YOUR ASSIGNMENT: The number of lines containing the word "left" is all you should give; count them in the records below.

GIVEN DATA:

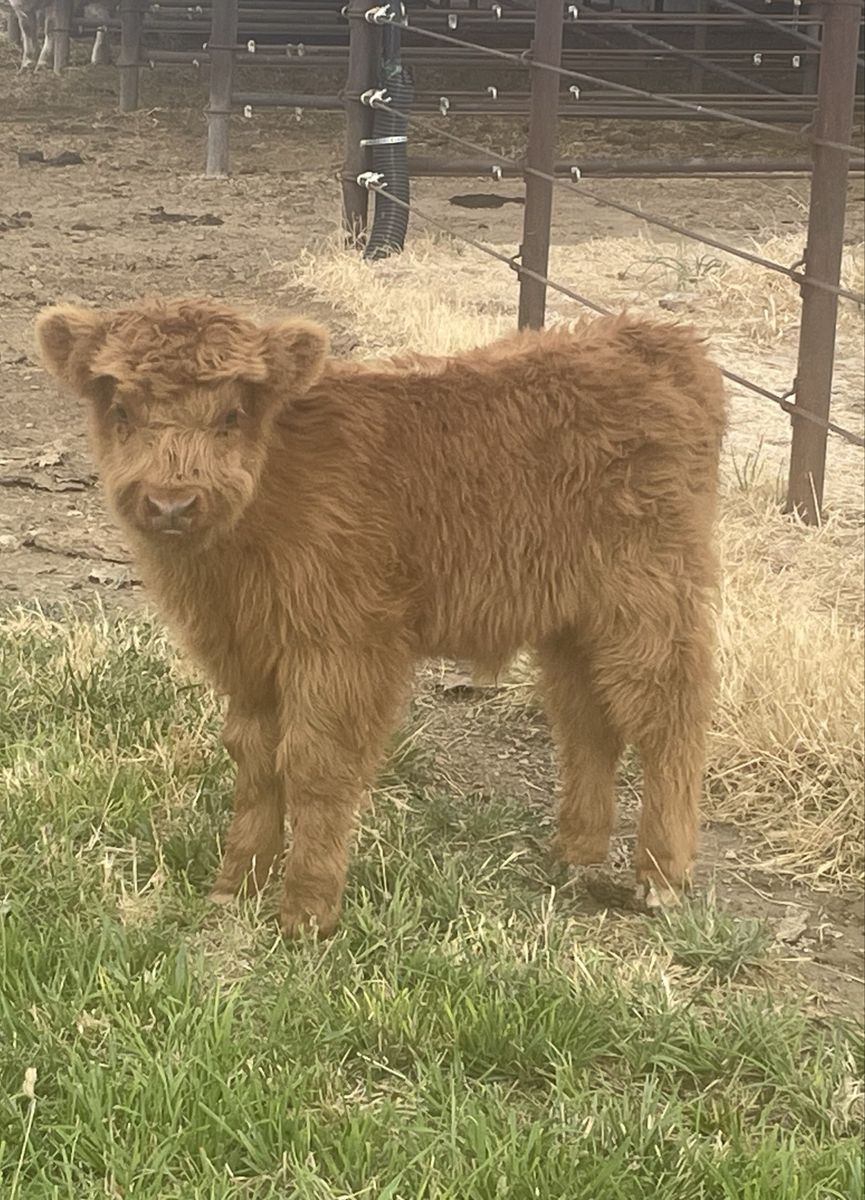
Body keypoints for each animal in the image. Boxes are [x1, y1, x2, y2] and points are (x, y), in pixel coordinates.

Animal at [35, 298, 725, 939]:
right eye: (121, 413)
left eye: (232, 414)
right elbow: (252, 757)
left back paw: (661, 877)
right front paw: (237, 884)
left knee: (671, 718)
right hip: (571, 618)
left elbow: (315, 765)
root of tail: (657, 339)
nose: (171, 503)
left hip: (650, 598)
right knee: (587, 720)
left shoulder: (344, 645)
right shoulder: (245, 652)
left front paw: (306, 912)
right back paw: (576, 852)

EXERCISE SOLUTION: 7